/JsonMigrator

Small library to implement migration methods for classes serialized and stored as JSON

Primary LanguageC#GNU General Public License v3.0GPL-3.0

JsonMigrator

Nuget

Small library to implement migration methods for classes serialized and stored as JSON

Usage

Firstly, it is required to add a string property called JsonVersion to any class using migration methods. This property is used by JsonMigrator to determine which migration methods to execute. Secondly, JsonMigrator will automatically update the JsonVersion property, but it is not responsible for setting the correct version when creating an object using migration.

Say you have this class:

public class DummyClass  
{  
    public string JsonVersion { get; set; }      
    public string StringValue { get; set; }      
    public int IntegerValue { get; set; }      
}

Then you update your program and your class looks like this:

public class DummyClass  
{  
    public string JsonVersion { get; set; }      
    public string StringValue2 { get; set; }      
    public int IntegerValue2 { get; set; }      
}

After another update, your class looks like this:

public class DummyClass  
{  
    public string JsonVersion { get; set; }      
    public string StringValue3 { get; set; }      
    public int IntegerValue3 { get; set; }      
}

For users running the first or second version, their JSON will not deserialize correctly after updating to the latest version.

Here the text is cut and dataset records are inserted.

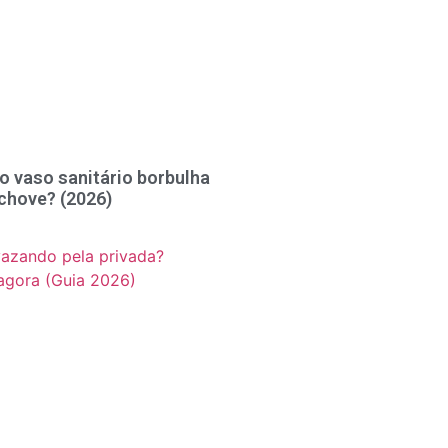
o vaso sanitário borbulha
chove? (2026)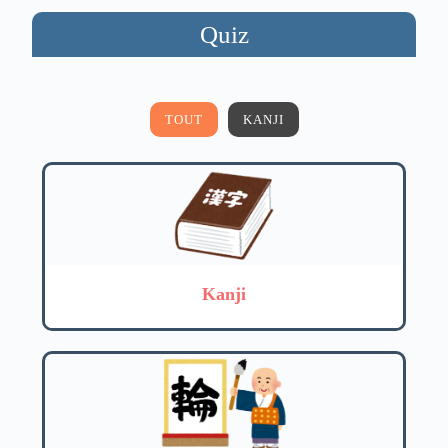
Quiz
TOUT
KANJI
Kanji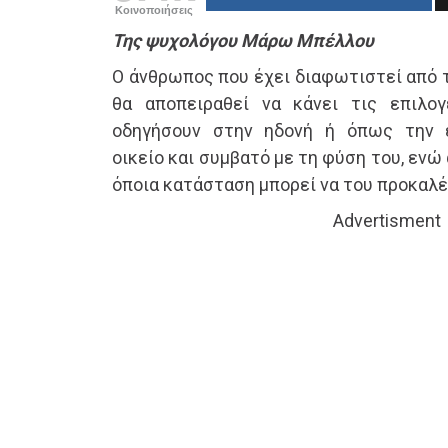
Κοινοποιήσεις
Της ψυχολόγου Μάρω Μπέλλου
Ο άνθρωπος που έχει διαφωτιστεί από 
θα αποπειραθεί να κάνει τις επιλο
οδηγήσουν στην ηδονή ή όπως την 
οικείο και συμβατό με τη φύση του, ενώ
όποια κατάσταση μπορεί να του προκαλέ
Advertisment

To fix this, add migration methods:

public class DummyClass
{
    public string JsonVersion { get; set; }

    public string StringValue3 { get; set; }

    public int IntegerValue3 { get; set; }

    [Migration("1", "2")]
    private static JToken Migration_1_2(JToken jToken)
    {
        //Version 1 had properties called StringValue and IntegerValue
        jToken["StringValue"].Rename("StringValue2");
        jToken["IntegerValue"].Rename("IntegerValue2");

        return jToken;
    }

    [Migration("2", "3")]
    private static JToken Migration_2_3(JToken jToken)
    {
        //Version 2 had properties called StringValue2 and IntegerValue2
        jToken["StringValue2"].Rename("StringValue3");
        jToken["IntegerValue2"].Rename("IntegerValue3");

        return jToken;
    }
}

Note that the Rename method is an extension method offered by JsonMigrator and not part of the standard Json.Net library. All migration methods must have the same signature: A migration attribute, private static, JToken return type and 1 JToken as parameter.

The migration can then be called using the following code:

var jtoken = JToken.Parse("{\"JsonVersion\":\"1\",\"StringValue\":\"String1\",\"IntegerValue\":1}");
jtoken = JsonMigrator.Migrate<DummyClass>(jtoken);
var dummy = jtoken.ToObject<DummyClass>();

The dummy object will now have migrated to version 3.